Я уже дома. Я больше не буду писать. Я хотела позвонить, но ты, наверное, и это проигнорируешь. Очень по-взрослому. — О
Дерьмо. И что мне теперь оставалось делать? Я не собирался отвечать, предоставляя доказательства нашей связи черным по белому. Я тоже не был готов звонить ей. Что, по ее мнению, я хотел бы услышать? Она сделала выбор. Нужно ли мне было услышать, почему меня сочли неполноценным? В понедельник я проглотил свою гордость, подарив ей те перчатки и свою рубашку и написав ту записку.
У нее не могло быть неверного представления о моих чувствах к ней, и все же она была готова все бросить.
Я начал набирать номер Пенни, но затем быстро отказался от этой идеи.
Сегодня среда. Они с Брэдом забирали ключи от своего нового дома. Меньше всего ей было нужно, чтобы я портил ее счастье своими страданиями. Я даже не мог позвонить Джереми. Его отношения с Джули все усложнили бы.
Черт, день обещал быть намного хуже, чем я мог предположить.
Я стиснул зубы, входя в класс Мартина. Я пришел пораньше, мой план был уже продуман. Я погружался в свои записи и не обращал внимания на студентов, когда они входили. Таким образом, я мог полностью избегать взгляда Обри.
Как оказалось, в моей стратегии не было необходимости. Студенты заполнили класс, и, хотя несколько человек подошли поболтать о предстоящем тесте, Обри не пришла. Джули тоже. Они были вместе? Было ли Обри стыдно или она была слишком смущена, чтобы встретиться со мной лицом к лицу?
Независимо от того, что послужило причиной ее отсутствия, я был чертовски благодарен и выдержал лекцию и урок от начала до конца. После встречи с Мартином по поводу теста, который должен был состояться на следующей неделе, я с облегчением скрылся в своей квартире.
Я знал, что рано или поздно мне придется встретиться с Обри лицом к лицу и попытаться прояснить ситуацию. Иметь романтические отношения было неуместно для ассистента и студентки, но и таить обиду из-за личных конфликтов тоже было неуместно. Однако я не мог заставить себя справиться с ситуацией. В глубине моего сознания таилось смутное беспокойство — странное чувство, в котором я не позволял себе признаться.

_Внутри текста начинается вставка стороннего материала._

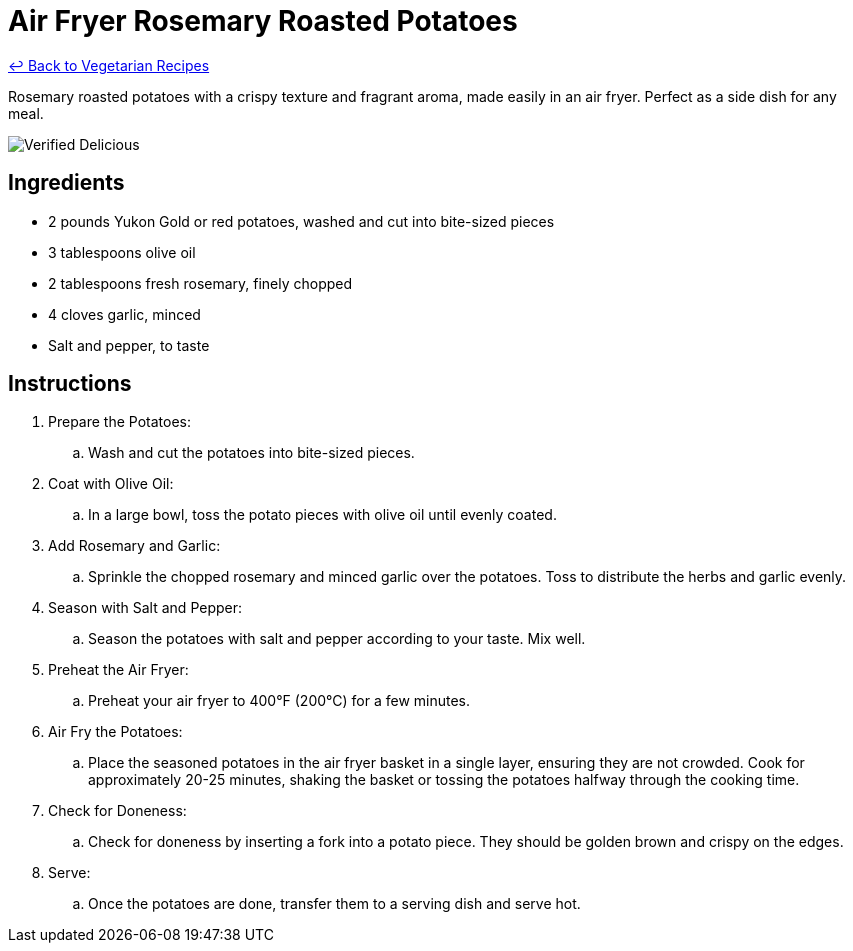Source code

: = Air Fryer Rosemary Roasted Potatoes

link:./README.md[&larrhk; Back to Vegetarian Recipes]

Rosemary roasted potatoes with a crispy texture and fragrant aroma, made easily in an air fryer. Perfect as a side dish for any meal.

image::https://badgen.net/badge/verified/delicious/228B22[Verified Delicious]

== Ingredients
* 2 pounds Yukon Gold or red potatoes, washed and cut into bite-sized pieces
* 3 tablespoons olive oil
* 2 tablespoons fresh rosemary, finely chopped
* 4 cloves garlic, minced
* Salt and pepper, to taste

== Instructions
. Prepare the Potatoes:
.. Wash and cut the potatoes into bite-sized pieces.

. Coat with Olive Oil:
.. In a large bowl, toss the potato pieces with olive oil until evenly coated.

. Add Rosemary and Garlic:
.. Sprinkle the chopped rosemary and minced garlic over the potatoes. Toss to distribute the herbs and garlic evenly.

. Season with Salt and Pepper:
.. Season the potatoes with salt and pepper according to your taste. Mix well.

. Preheat the Air Fryer:
.. Preheat your air fryer to 400°F (200°C) for a few minutes.

. Air Fry the Potatoes:
.. Place the seasoned potatoes in the air fryer basket in a single layer, ensuring they are not crowded. Cook for approximately 20-25 minutes, shaking the basket or tossing the potatoes halfway through the cooking time.

. Check for Doneness:
.. Check for doneness by inserting a fork into a potato piece. They should be golden brown and crispy on the edges.

. Serve:
.. Once the potatoes are done, transfer them to a serving dish and serve hot.
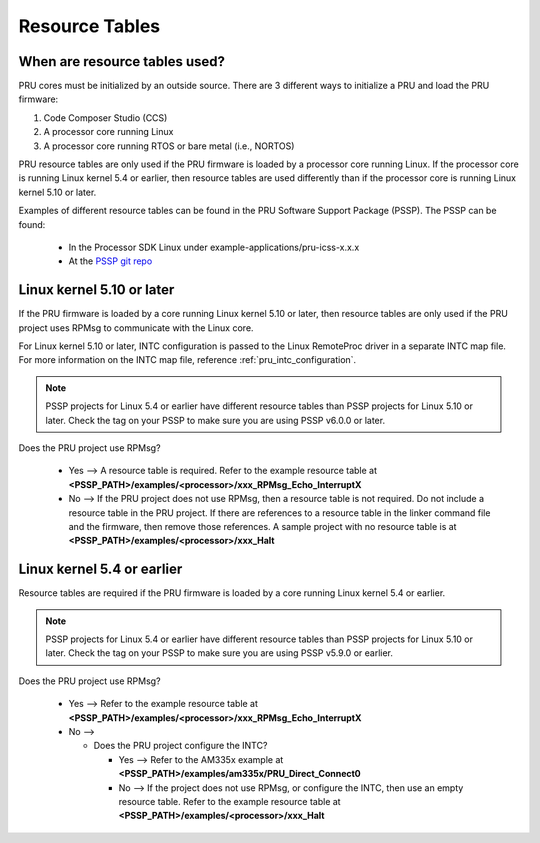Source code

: .. _pru_resource_tables:

Resource Tables
===============

When are resource tables used?
------------------------------

PRU cores must be initialized by an outside source. There are 3 different ways
to initialize a PRU and load the PRU firmware:

#. Code Composer Studio (CCS)

#. A processor core running Linux

#. A processor core running RTOS or bare metal (i.e., NORTOS)

PRU resource tables are only used if the PRU firmware is loaded by a processor
core running Linux. If the processor core is running Linux kernel 5.4 or
earlier, then resource tables are used differently than if the processor core is
running Linux kernel 5.10 or later.

Examples of different resource tables can be found in the PRU Software Support
Package (PSSP). The PSSP can be found:

 * In the Processor SDK Linux under example-applications/pru-icss-x.x.x

 * At the `PSSP git repo <https://git.ti.com/cgit/pru-software-support-package/pru-software-support-package>`__


Linux kernel 5.10 or later
--------------------------

If the PRU firmware is loaded by a core running Linux kernel 5.10 or later,
then resource tables are only used if the PRU project uses RPMsg to communicate
with the Linux core.

For Linux kernel 5.10 or later, INTC configuration is passed to the Linux
RemoteProc driver in a separate INTC map file. For more information on the INTC
map file, reference :ref:`pru_intc_configuration`.

.. note::

   PSSP projects for Linux 5.4 or earlier have different resource tables than
   PSSP projects for Linux 5.10 or later. Check the tag on your PSSP to make
   sure you are using PSSP v6.0.0 or later.

Does the PRU project use RPMsg?

 * Yes --> A resource table is required. Refer to the example resource table at
   **<PSSP_PATH>/examples/<processor>/xxx_RPMsg_Echo_InterruptX**

 * No --> If the PRU project does not use RPMsg, then a resource table is not
   required. Do not include a resource table in the PRU project. If there are
   references to a resource table in the linker command file and the firmware,
   then remove those references. A sample project with no resource table is at
   **<PSSP_PATH>/examples/<processor>/xxx_Halt**


Linux kernel 5.4 or earlier
---------------------------

Resource tables are required if the PRU firmware is loaded by a core
running Linux kernel 5.4 or earlier.

.. note::

   PSSP projects for Linux 5.4 or earlier have different resource tables than
   PSSP projects for Linux 5.10 or later. Check the tag on your PSSP to make
   sure you are using PSSP v5.9.0 or earlier.

Does the PRU project use RPMsg?

 * Yes --> Refer to the example resource table at
   **<PSSP_PATH>/examples/<processor>/xxx_RPMsg_Echo_InterruptX**

 * No -->

   * Does the PRU project configure the INTC?

     * Yes --> Refer to the AM335x example at
       **<PSSP_PATH>/examples/am335x/PRU_Direct_Connect0**

     * No --> If the project does not use RPMsg, or configure the INTC, then
       use an empty resource table. Refer to the example resource table at
       **<PSSP_PATH>/examples/<processor>/xxx_Halt**
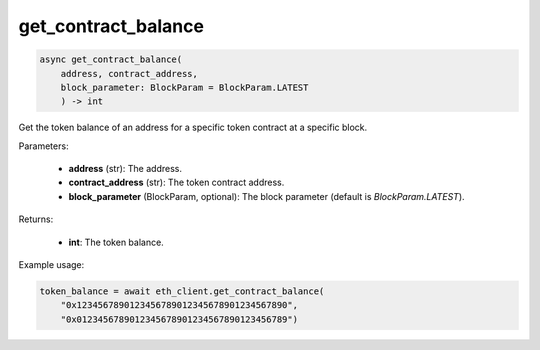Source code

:get_contract_balance
====================

.. code-block:: python

    async get_contract_balance(
        address, contract_address, 
        block_parameter: BlockParam = BlockParam.LATEST
        ) -> int



Get the token balance of an address for a specific token contract at a specific block.

Parameters:

    - **address** (str): The address.
    - **contract_address** (str): The token contract address.
    - **block_parameter** (BlockParam, optional): The block parameter (default is `BlockParam.LATEST`).

Returns:

    - **int**: The token balance.

Example usage:

.. code-block:: python

    token_balance = await eth_client.get_contract_balance(
        "0x1234567890123456789012345678901234567890", 
        "0x0123456789012345678901234567890123456789")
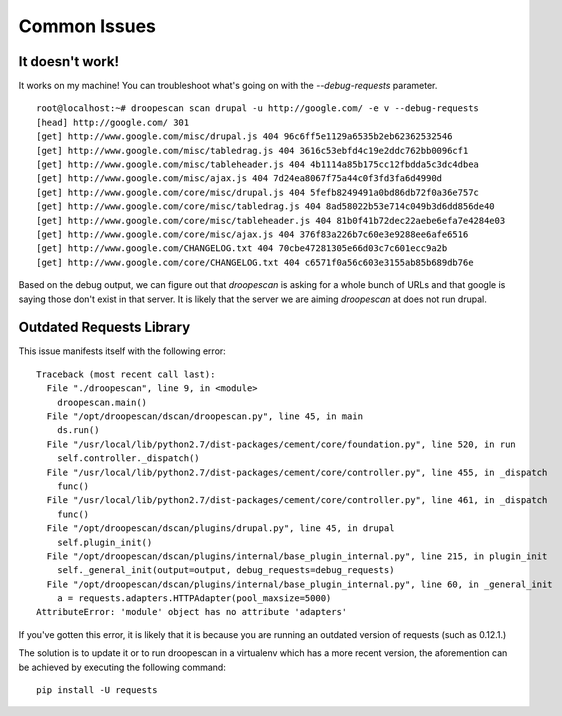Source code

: Common Issues
=============

It doesn't work!
----------------

It works on my machine! You can troubleshoot what's going on with the
`--debug-requests` parameter.

::

    root@localhost:~# droopescan scan drupal -u http://google.com/ -e v --debug-requests
    [head] http://google.com/ 301
    [get] http://www.google.com/misc/drupal.js 404 96c6ff5e1129a6535b2eb62362532546
    [get] http://www.google.com/misc/tabledrag.js 404 3616c53ebfd4c19e2ddc762bb0096cf1
    [get] http://www.google.com/misc/tableheader.js 404 4b1114a85b175cc12fbdda5c3dc4dbea
    [get] http://www.google.com/misc/ajax.js 404 7d24ea8067f75a44c0f3fd3fa6d4990d
    [get] http://www.google.com/core/misc/drupal.js 404 5fefb8249491a0bd86db72f0a36e757c
    [get] http://www.google.com/core/misc/tabledrag.js 404 8ad58022b53e714c049b3d6dd856de40
    [get] http://www.google.com/core/misc/tableheader.js 404 81b0f41b72dec22aebe6efa7e4284e03
    [get] http://www.google.com/core/misc/ajax.js 404 376f83a226b7c60e3e9288ee6afe6516
    [get] http://www.google.com/CHANGELOG.txt 404 70cbe47281305e66d03c7c601ecc9a2b
    [get] http://www.google.com/core/CHANGELOG.txt 404 c6571f0a56c603e3155ab85b689db76e

Based on the debug output, we can figure out that `droopescan` is asking for a
whole bunch of URLs and that google is saying those don't exist in that server.
It is likely that the server we are aiming `droopescan` at does not run drupal.

Outdated Requests Library
-------------------------

This issue manifests itself with the following error::

    Traceback (most recent call last):
      File "./droopescan", line 9, in <module>
        droopescan.main()
      File "/opt/droopescan/dscan/droopescan.py", line 45, in main
        ds.run()
      File "/usr/local/lib/python2.7/dist-packages/cement/core/foundation.py", line 520, in run
        self.controller._dispatch()
      File "/usr/local/lib/python2.7/dist-packages/cement/core/controller.py", line 455, in _dispatch
        func()
      File "/usr/local/lib/python2.7/dist-packages/cement/core/controller.py", line 461, in _dispatch
        func()
      File "/opt/droopescan/dscan/plugins/drupal.py", line 45, in drupal
        self.plugin_init()
      File "/opt/droopescan/dscan/plugins/internal/base_plugin_internal.py", line 215, in plugin_init
        self._general_init(output=output, debug_requests=debug_requests)
      File "/opt/droopescan/dscan/plugins/internal/base_plugin_internal.py", line 60, in _general_init
        a = requests.adapters.HTTPAdapter(pool_maxsize=5000)
    AttributeError: 'module' object has no attribute 'adapters'

If you've gotten this error, it is likely that it is because you are running an outdated version of requests (such as 0.12.1.)

The solution is to update it or to run droopescan in a virtualenv which has a more recent version, the aforemention can be achieved by executing the following command::

    pip install -U requests



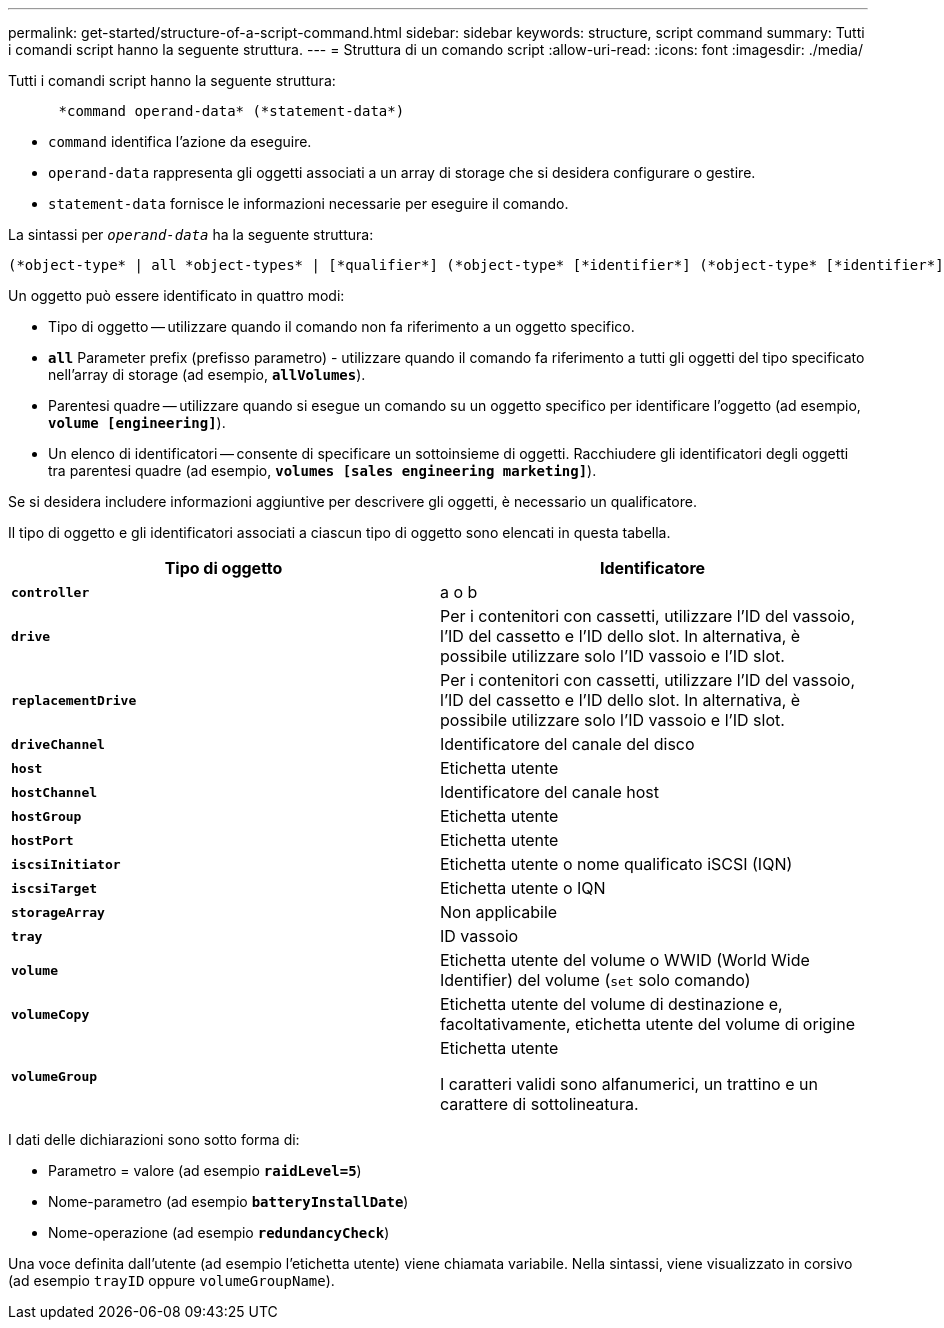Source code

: ---
permalink: get-started/structure-of-a-script-command.html 
sidebar: sidebar 
keywords: structure, script command 
summary: Tutti i comandi script hanno la seguente struttura. 
---
= Struttura di un comando script
:allow-uri-read: 
:icons: font
:imagesdir: ./media/


Tutti i comandi script hanno la seguente struttura:

[listing]
----

      *command operand-data* (*statement-data*)
----
* `command` identifica l'azione da eseguire.
* `operand-data` rappresenta gli oggetti associati a un array di storage che si desidera configurare o gestire.
* `statement-data` fornisce le informazioni necessarie per eseguire il comando.


La sintassi per `_operand-data_` ha la seguente struttura:

[listing]
----
(*object-type* | all *object-types* | [*qualifier*] (*object-type* [*identifier*] (*object-type* [*identifier*] | *object-types* [*identifier-list*])))
----
Un oggetto può essere identificato in quattro modi:

* Tipo di oggetto -- utilizzare quando il comando non fa riferimento a un oggetto specifico.
* `*all*` Parameter prefix (prefisso parametro) - utilizzare quando il comando fa riferimento a tutti gli oggetti del tipo specificato nell'array di storage (ad esempio, `*allVolumes*`).
* Parentesi quadre -- utilizzare quando si esegue un comando su un oggetto specifico per identificare l'oggetto (ad esempio, `*volume [engineering]*`).
* Un elenco di identificatori -- consente di specificare un sottoinsieme di oggetti. Racchiudere gli identificatori degli oggetti tra parentesi quadre (ad esempio, `*volumes [sales engineering marketing]*`).


Se si desidera includere informazioni aggiuntive per descrivere gli oggetti, è necessario un qualificatore.

Il tipo di oggetto e gli identificatori associati a ciascun tipo di oggetto sono elencati in questa tabella.

[cols="2*"]
|===
| Tipo di oggetto | Identificatore 


 a| 
`*controller*`
 a| 
a o b



 a| 
`*drive*`
 a| 
Per i contenitori con cassetti, utilizzare l'ID del vassoio, l'ID del cassetto e l'ID dello slot. In alternativa, è possibile utilizzare solo l'ID vassoio e l'ID slot.



 a| 
`*replacementDrive*`
 a| 
Per i contenitori con cassetti, utilizzare l'ID del vassoio, l'ID del cassetto e l'ID dello slot. In alternativa, è possibile utilizzare solo l'ID vassoio e l'ID slot.



 a| 
`*driveChannel*`
 a| 
Identificatore del canale del disco



 a| 
`*host*`
 a| 
Etichetta utente



 a| 
`*hostChannel*`
 a| 
Identificatore del canale host



 a| 
`*hostGroup*`
 a| 
Etichetta utente



 a| 
`*hostPort*`
 a| 
Etichetta utente



 a| 
`*iscsiInitiator*`
 a| 
Etichetta utente o nome qualificato iSCSI (IQN)



 a| 
`*iscsiTarget*`
 a| 
Etichetta utente o IQN



 a| 
`*storageArray*`
 a| 
Non applicabile



 a| 
`*tray*`
 a| 
ID vassoio



 a| 
`*volume*`
 a| 
Etichetta utente del volume o WWID (World Wide Identifier) del volume (`set` solo comando)



 a| 
`*volumeCopy*`
 a| 
Etichetta utente del volume di destinazione e, facoltativamente, etichetta utente del volume di origine



 a| 
`*volumeGroup*`
 a| 
Etichetta utente

I caratteri validi sono alfanumerici, un trattino e un carattere di sottolineatura.

|===
I dati delle dichiarazioni sono sotto forma di:

* Parametro = valore (ad esempio `*raidLevel=5*`)
* Nome-parametro (ad esempio `*batteryInstallDate*`)
* Nome-operazione (ad esempio `*redundancyCheck*`)


Una voce definita dall'utente (ad esempio l'etichetta utente) viene chiamata variabile. Nella sintassi, viene visualizzato in corsivo (ad esempio `trayID` oppure `volumeGroupName`).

Чтобы отогнать от себя дурные мысли, я занялся делом. Порядок — вот, что мне было нужно. Распаковка идеально подходила для этого. У меня ушло три часа на то, чтобы распаковать и разобрать оставшиеся коробки. Мной овладела какая-то мания, и я не останавливался, пока полностью не насытился. Опустошенный, я наконец позволил себе расслабиться, заказал пиццу, а затем открыл бутылку пива, и мое утреннее похмелье было давно забыто.